### TASK GOAL
Set the records down again, exactly, without their images.
---------- TASK INPUT
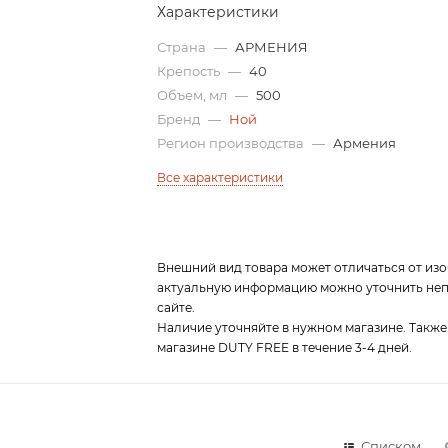
Характеристики
Страна
—
АРМЕНИЯ
Крепость
—
40
Объем, мл
—
500
Бренд
—
Ной
Регион производства
—
Армения
Все характеристики
Внешний вид товара может отличаться от изо
актуальную информацию можно уточнить непо
сайте.
Наличие уточняйте в нужном магазине. Также
магазине DUTY FREE в течение 3-4 дней.
Списком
--------------------
### SOLUTION TO THIS EXERCISE
Характеристики
Страна
—
АРМЕНИЯ
Крепость
—
40
Объем, мл
—
500
Бренд
—
Ной
Регион производства
—
Армения
Все характеристики
Внешний вид товара может отличаться от изо
актуальную информацию можно уточнить непо
сайте.
Наличие уточняйте в нужном магазине. Также
магазине DUTY FREE в течение 3-4 дней.
Списком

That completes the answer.